Hendsbee told the Cooperator that he planned to ask the MH Chamber of Commerce to take the lead on collaborating with other local groups on a consultation process about managing the area rate, including groups that have used the fund in the past, or might do so in the future
Hendsbee also speculated that if long-running efforts to secure sidewalks through the core of Musquodoboit Harbour were successful, keeping the local area rate alive could eventually provide the necessary funds for maintaining the sidewalks.

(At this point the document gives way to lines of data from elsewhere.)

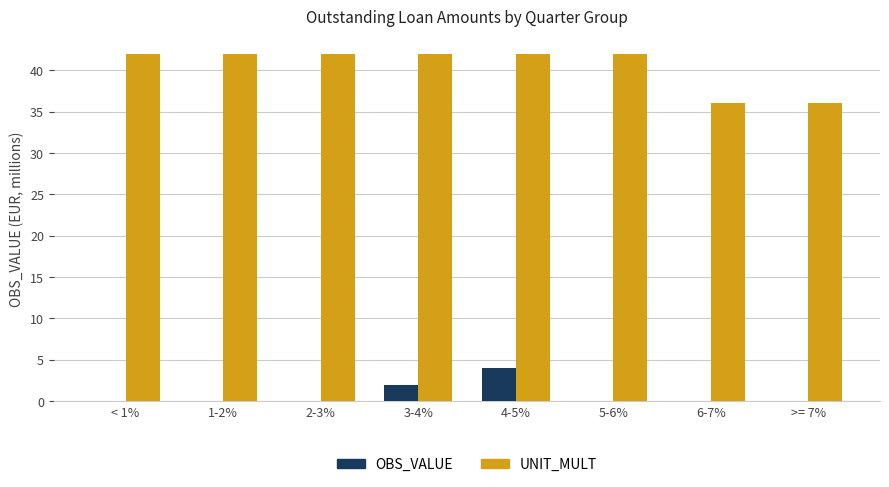

Where is OBS_VALUE nearest to the value 2?

3-4%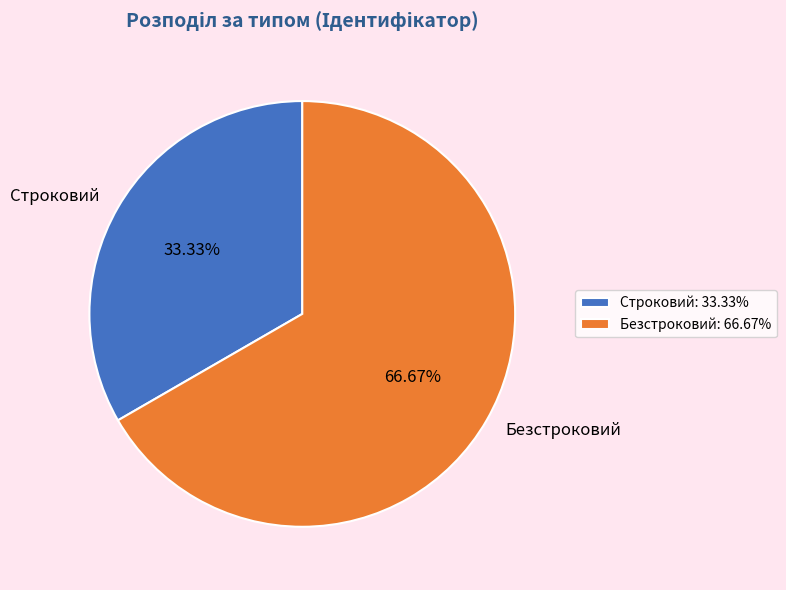

Combined, what portion of the pie is Безстроковий and Строковий?

100.0%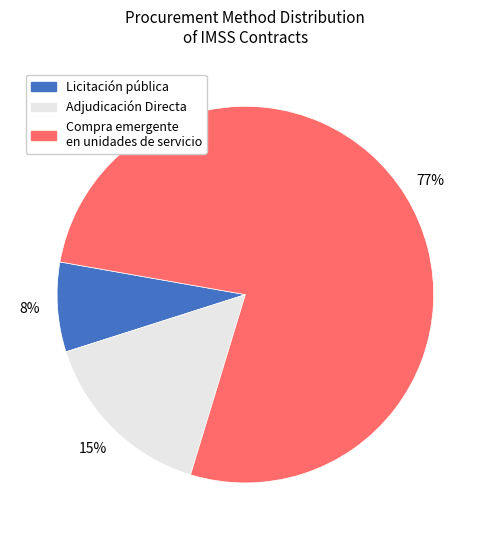

To the nearest percent, what is the difference between the largest and smallest slice percentages?

69%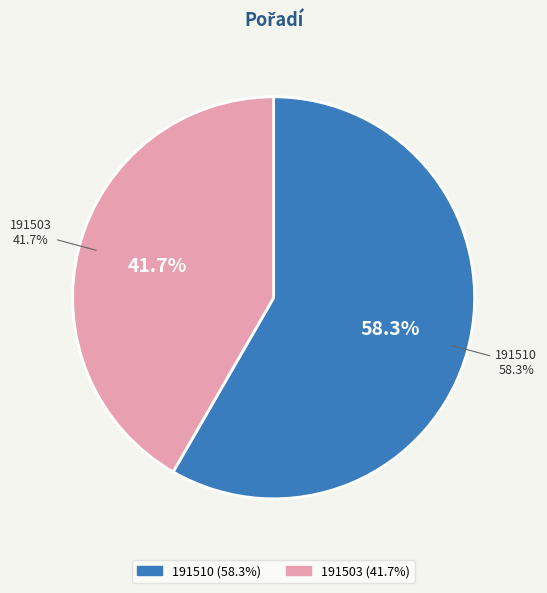

How many slices are in this pie chart?

2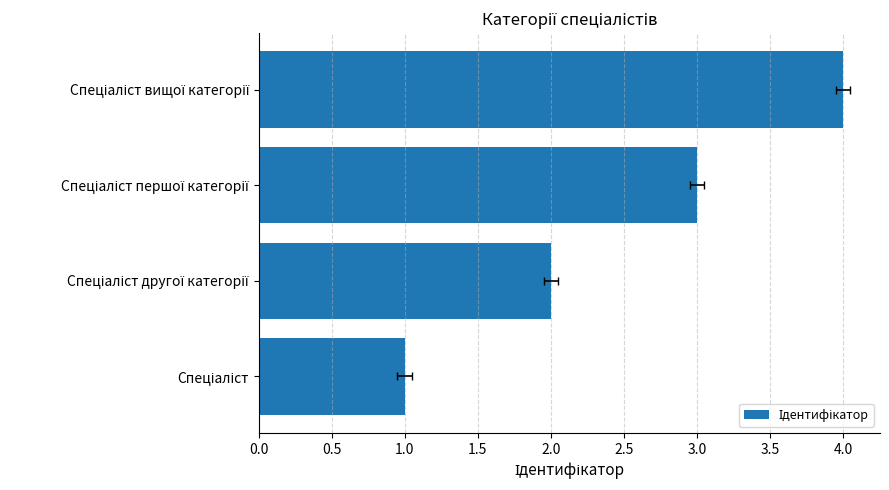

What is the greatest value displayed?

4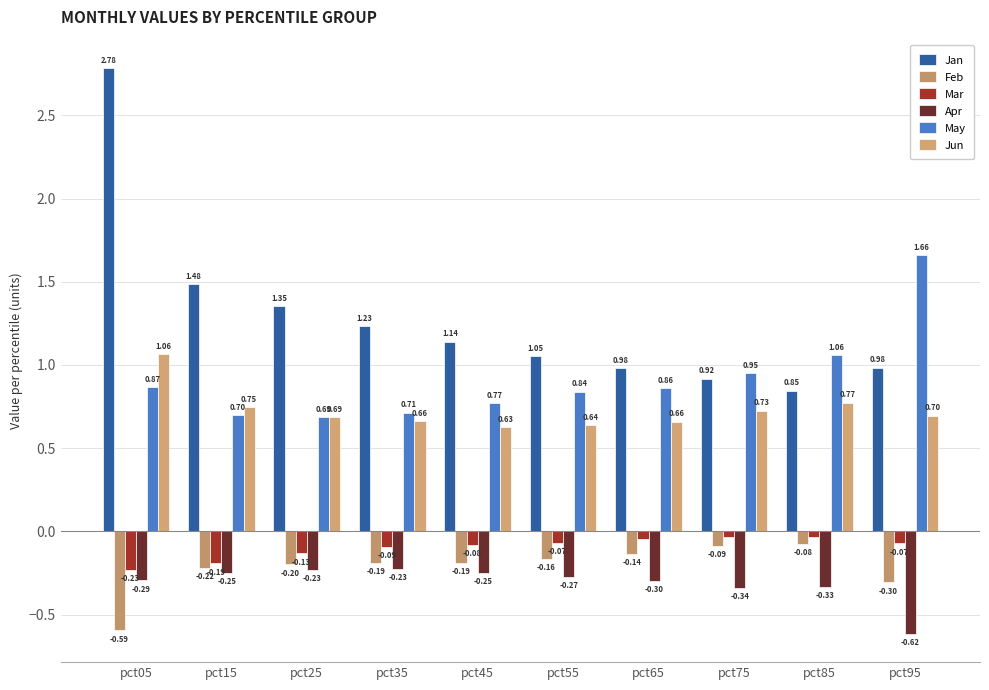

How many groups of bars are there?

10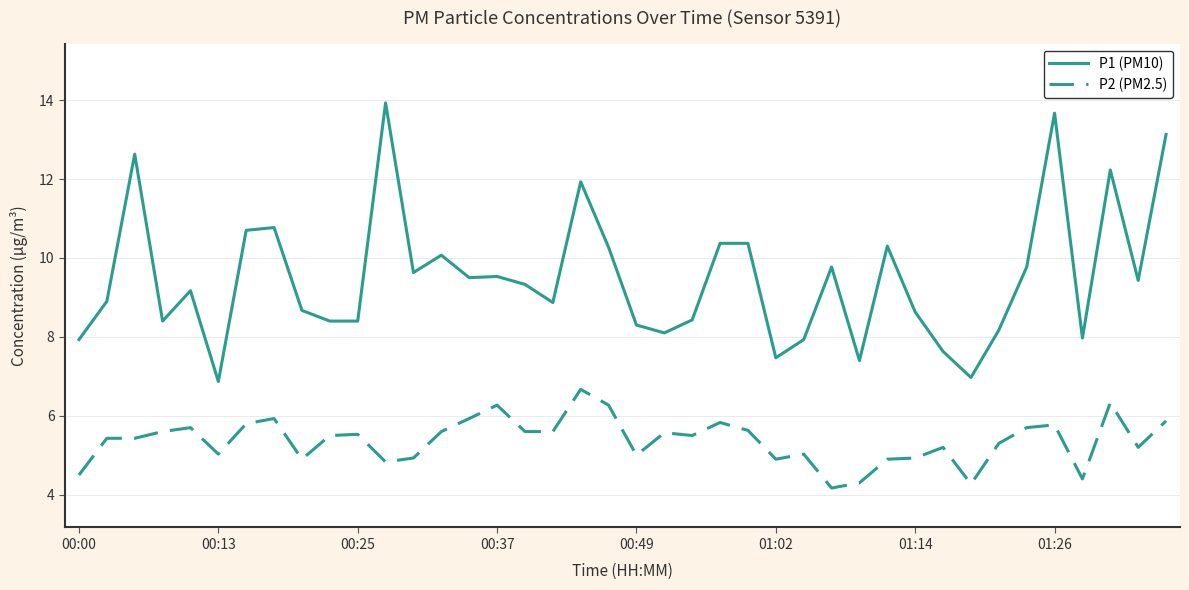

Which series has the largest total across all categories?

P1 (PM10)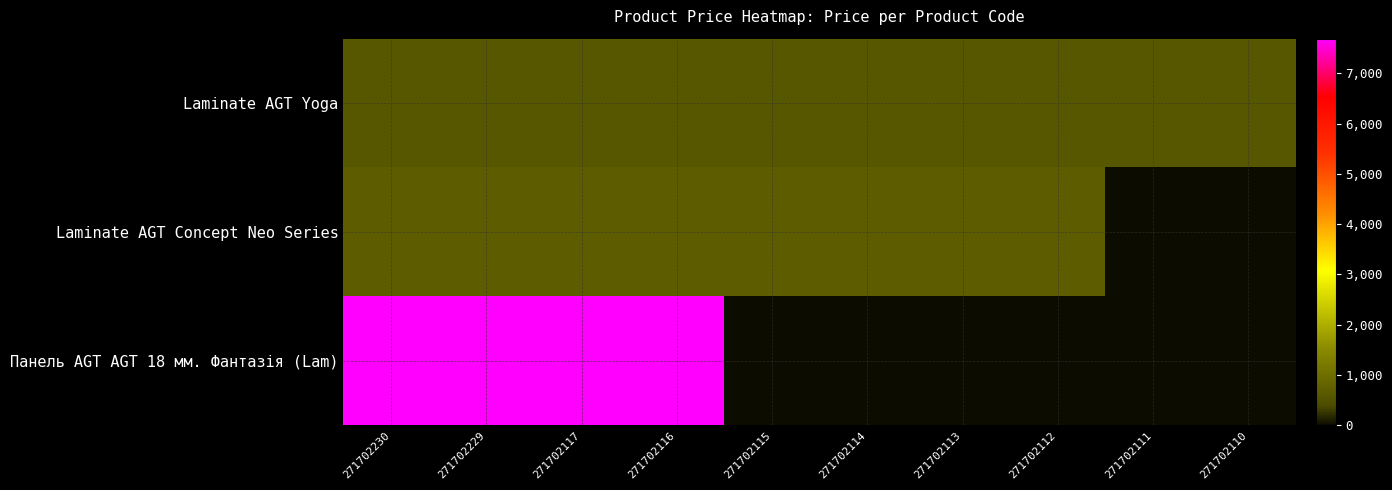

Reading left to right, extract all data points from this chart.

Laminate AGT Yoga: 271702230=593.8	271702229=593.8	271702117=593.8	271702116=593.8	271702115=593.8	271702114=593.8	271702113=593.8	271702112=593.8	271702111=593.8	271702110=593.8
Laminate AGT Concept Neo Series: 271702230=698.3	271702229=698.3	271702117=698.3	271702116=698.3	271702115=698.3	271702114=698.3	271702113=698.3	271702112=698.3	271702111=0.0	271702110=0.0
Панель AGT AGT 18 мм. Фантазія (Lam): 271702230=7688.0	271702229=7688.0	271702117=7688.0	271702116=7688.0	271702115=0.0	271702114=0.0	271702113=0.0	271702112=0.0	271702111=0.0	271702110=0.0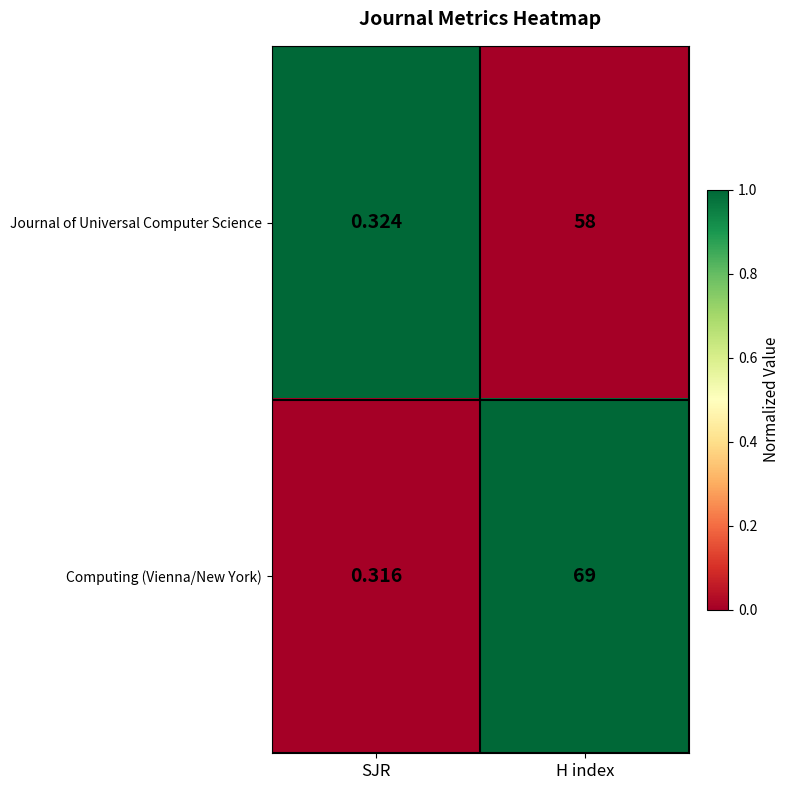

How many values in the Computing (Vienna/New York) series are below 69?

1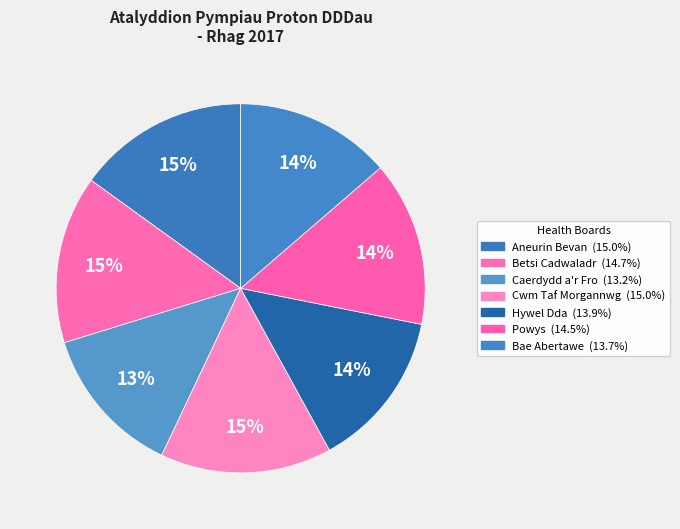

How many slices are in this pie chart?

7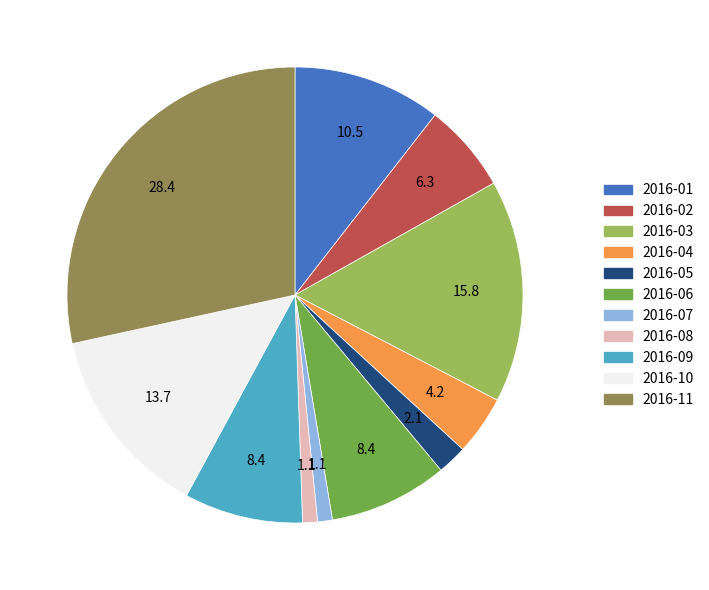

Does any single category account for the majority?

No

“To get sidewalks, a community has to come up with a local contribution to the capital investment,” Hendsbee said. “And the community is also responsible for raising the funds to maintain the sidewalks, and for snow removal. Sheet Harbour just put a three-tiered tax in place for their sidewalks. What you pay depends on how far away from the core of Sheet Harbour.”
Hendsbee said that it might be possible to transform the existing Musquodoboit local area rate to pay for sidewalk expenses in the future. Depending on the cost, he said that it might be necessary to increase the rate. Additional funds could come from expanding the size of the catchment basin to include other nearby communities.
“Musquodoboit Harbour has been identified as an institutional service center for the Eastern Shore,” Hendsbee said. “But there would normally have to be a plebiscite before people outside the existing catchment area would be charged this sidewalk tax.”